- [Action item]
In the entries below, lay out as a numbered list the lines from the line containing "Befestigen Sie einen Griff an jeder Seite des" up to and including the line containing "langsam in die Ausgangsposition zurück.", leaving out any blank lines. List those lines only.

- [Dataset entries]

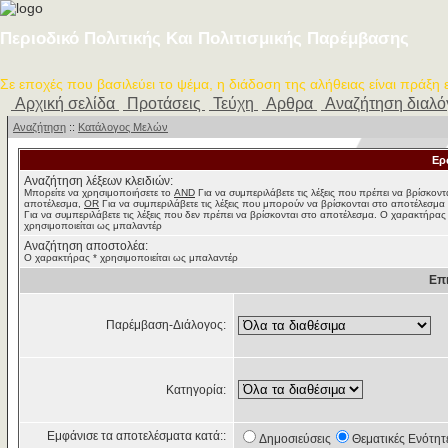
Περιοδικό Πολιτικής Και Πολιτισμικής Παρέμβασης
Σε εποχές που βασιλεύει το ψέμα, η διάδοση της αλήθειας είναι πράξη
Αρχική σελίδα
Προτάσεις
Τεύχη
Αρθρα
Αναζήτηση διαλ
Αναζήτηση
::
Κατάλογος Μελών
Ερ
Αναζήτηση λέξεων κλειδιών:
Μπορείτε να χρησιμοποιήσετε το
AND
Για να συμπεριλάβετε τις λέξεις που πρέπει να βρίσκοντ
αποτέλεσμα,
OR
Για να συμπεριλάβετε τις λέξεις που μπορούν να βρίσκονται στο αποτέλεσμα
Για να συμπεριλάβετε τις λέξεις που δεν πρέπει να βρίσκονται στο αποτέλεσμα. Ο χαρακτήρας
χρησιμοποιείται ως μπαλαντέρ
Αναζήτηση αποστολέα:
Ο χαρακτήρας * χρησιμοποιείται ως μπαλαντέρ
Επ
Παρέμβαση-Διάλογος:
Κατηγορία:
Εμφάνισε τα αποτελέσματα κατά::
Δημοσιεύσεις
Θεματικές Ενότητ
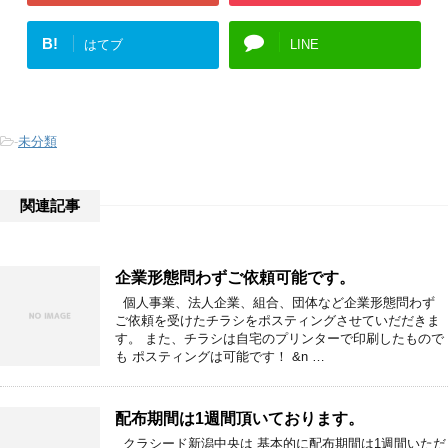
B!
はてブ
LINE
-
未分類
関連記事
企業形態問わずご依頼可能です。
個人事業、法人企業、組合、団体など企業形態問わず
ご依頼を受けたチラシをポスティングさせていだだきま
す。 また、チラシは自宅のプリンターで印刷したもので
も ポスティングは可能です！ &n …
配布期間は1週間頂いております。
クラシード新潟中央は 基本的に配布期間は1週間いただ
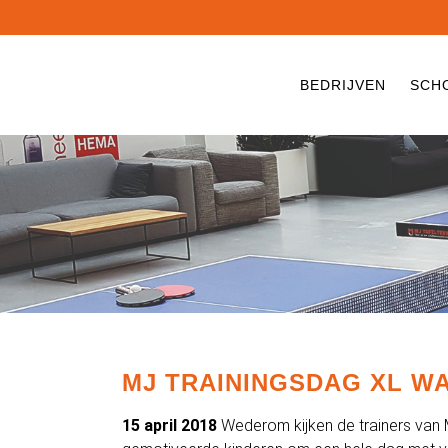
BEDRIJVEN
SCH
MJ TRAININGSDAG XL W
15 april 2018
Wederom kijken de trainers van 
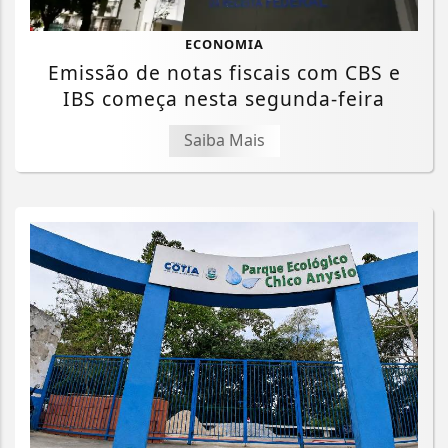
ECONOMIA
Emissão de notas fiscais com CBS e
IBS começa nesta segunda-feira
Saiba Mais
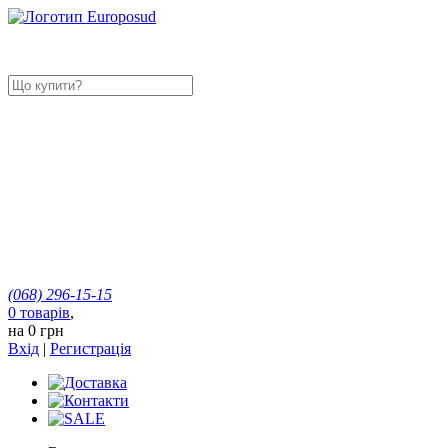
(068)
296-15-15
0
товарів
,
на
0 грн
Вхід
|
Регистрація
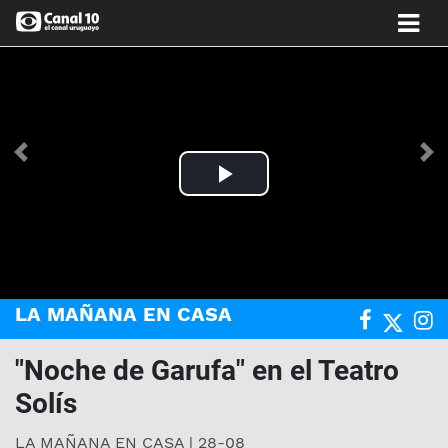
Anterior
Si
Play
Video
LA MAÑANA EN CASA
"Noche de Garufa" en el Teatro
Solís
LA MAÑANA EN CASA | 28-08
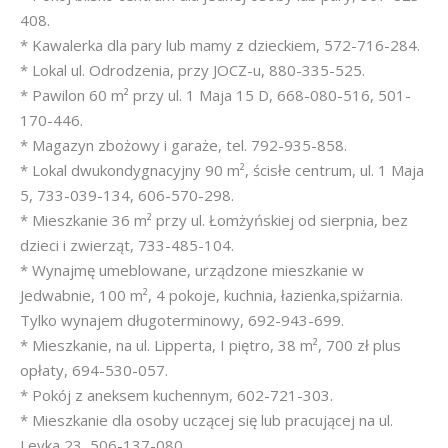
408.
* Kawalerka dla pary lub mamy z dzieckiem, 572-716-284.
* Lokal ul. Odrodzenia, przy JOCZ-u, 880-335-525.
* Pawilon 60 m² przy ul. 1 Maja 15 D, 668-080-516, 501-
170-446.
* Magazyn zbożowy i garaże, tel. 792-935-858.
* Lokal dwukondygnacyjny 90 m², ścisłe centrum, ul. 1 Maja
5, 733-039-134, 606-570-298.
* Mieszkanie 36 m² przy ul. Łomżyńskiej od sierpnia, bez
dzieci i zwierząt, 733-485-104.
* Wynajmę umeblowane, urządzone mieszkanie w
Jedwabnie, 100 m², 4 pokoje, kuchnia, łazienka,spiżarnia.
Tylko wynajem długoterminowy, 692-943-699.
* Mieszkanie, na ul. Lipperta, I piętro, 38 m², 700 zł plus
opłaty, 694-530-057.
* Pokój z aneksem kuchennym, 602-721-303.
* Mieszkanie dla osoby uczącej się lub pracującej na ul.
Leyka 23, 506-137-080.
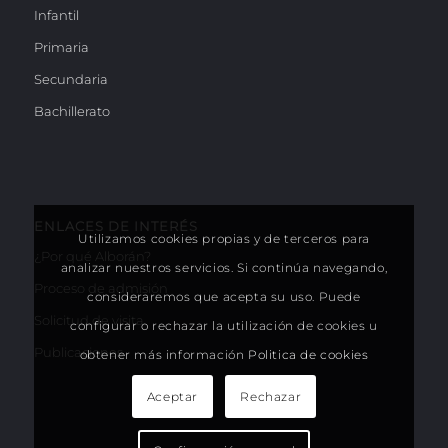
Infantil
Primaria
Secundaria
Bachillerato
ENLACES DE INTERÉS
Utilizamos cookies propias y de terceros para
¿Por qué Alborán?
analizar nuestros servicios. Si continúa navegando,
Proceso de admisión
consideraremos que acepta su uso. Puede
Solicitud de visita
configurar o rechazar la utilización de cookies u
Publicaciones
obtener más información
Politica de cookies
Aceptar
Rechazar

* * *

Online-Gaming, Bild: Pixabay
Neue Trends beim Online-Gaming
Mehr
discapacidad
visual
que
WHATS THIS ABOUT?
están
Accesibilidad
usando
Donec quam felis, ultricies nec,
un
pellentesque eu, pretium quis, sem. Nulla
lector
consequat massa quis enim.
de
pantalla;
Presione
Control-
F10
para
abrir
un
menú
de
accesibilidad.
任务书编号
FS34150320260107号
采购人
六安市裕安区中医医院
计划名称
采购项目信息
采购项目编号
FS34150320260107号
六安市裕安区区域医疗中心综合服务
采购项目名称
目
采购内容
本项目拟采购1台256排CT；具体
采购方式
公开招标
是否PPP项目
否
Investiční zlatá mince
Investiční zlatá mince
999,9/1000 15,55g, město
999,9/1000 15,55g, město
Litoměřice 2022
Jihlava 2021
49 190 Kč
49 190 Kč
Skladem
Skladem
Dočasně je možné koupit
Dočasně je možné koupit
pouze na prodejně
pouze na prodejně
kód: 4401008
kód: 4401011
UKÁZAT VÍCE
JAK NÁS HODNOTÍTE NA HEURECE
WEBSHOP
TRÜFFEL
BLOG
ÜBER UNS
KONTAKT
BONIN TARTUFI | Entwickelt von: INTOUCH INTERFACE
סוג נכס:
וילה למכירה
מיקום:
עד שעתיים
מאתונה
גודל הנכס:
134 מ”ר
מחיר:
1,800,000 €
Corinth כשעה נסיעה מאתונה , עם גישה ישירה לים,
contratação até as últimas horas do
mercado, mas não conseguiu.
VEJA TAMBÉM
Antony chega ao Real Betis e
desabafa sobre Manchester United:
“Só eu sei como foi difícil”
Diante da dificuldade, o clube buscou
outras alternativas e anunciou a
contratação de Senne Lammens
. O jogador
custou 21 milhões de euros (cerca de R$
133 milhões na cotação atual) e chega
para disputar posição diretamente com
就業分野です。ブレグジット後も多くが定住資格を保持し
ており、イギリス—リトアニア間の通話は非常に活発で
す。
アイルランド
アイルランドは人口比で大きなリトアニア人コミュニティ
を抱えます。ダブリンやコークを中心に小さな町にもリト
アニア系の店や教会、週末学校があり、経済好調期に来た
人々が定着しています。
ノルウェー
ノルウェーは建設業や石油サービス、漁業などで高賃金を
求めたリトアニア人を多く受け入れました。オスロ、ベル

...

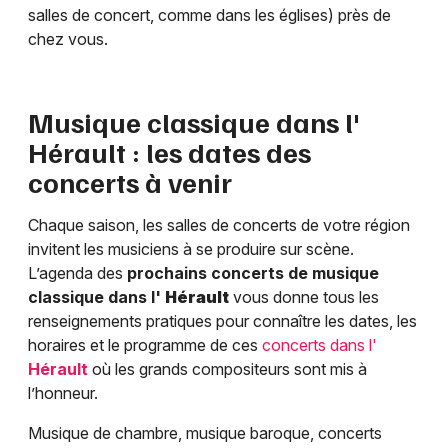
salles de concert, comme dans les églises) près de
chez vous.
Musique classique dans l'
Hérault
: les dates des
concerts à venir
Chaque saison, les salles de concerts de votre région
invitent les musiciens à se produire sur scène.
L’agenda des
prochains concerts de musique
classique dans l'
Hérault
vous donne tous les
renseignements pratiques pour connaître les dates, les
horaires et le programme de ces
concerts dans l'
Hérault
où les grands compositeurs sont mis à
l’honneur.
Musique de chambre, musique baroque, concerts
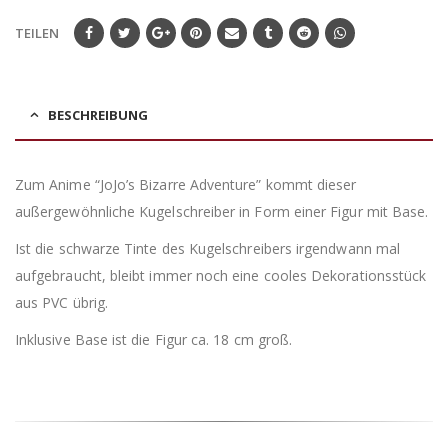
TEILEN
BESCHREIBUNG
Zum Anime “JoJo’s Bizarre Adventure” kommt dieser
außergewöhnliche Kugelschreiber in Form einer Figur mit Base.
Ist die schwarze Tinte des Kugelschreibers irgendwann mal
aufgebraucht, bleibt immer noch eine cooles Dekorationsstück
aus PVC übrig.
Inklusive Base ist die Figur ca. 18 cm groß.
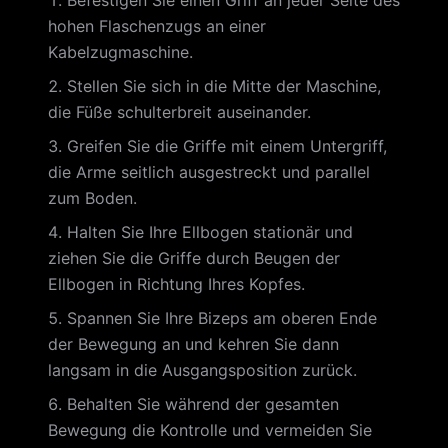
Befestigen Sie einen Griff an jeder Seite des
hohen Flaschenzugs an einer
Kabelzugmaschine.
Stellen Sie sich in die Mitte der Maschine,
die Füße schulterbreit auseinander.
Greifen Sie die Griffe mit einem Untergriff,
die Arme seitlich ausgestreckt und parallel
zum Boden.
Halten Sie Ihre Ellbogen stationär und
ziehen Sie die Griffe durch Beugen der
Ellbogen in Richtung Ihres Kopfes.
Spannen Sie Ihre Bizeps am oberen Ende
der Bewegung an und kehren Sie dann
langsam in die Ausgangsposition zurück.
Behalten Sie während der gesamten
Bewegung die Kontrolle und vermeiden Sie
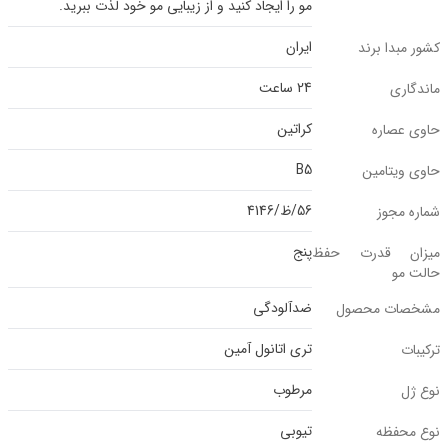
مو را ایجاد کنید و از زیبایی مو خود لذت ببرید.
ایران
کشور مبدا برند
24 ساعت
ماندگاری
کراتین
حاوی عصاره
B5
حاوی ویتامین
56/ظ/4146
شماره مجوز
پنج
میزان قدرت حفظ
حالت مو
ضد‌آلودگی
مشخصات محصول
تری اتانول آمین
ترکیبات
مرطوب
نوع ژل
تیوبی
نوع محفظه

- [Response box]
1. Befestigen Sie einen Griff an jeder Seite des
2. hohen Flaschenzugs an einer
3. Kabelzugmaschine.
4. Stellen Sie sich in die Mitte der Maschine,
5. die Füße schulterbreit auseinander.
6. Greifen Sie die Griffe mit einem Untergriff,
7. die Arme seitlich ausgestreckt und parallel
8. zum Boden.
9. Halten Sie Ihre Ellbogen stationär und
10. ziehen Sie die Griffe durch Beugen der
11. Ellbogen in Richtung Ihres Kopfes.
12. Spannen Sie Ihre Bizeps am oberen Ende
13. der Bewegung an und kehren Sie dann
14. langsam in die Ausgangsposition zurück.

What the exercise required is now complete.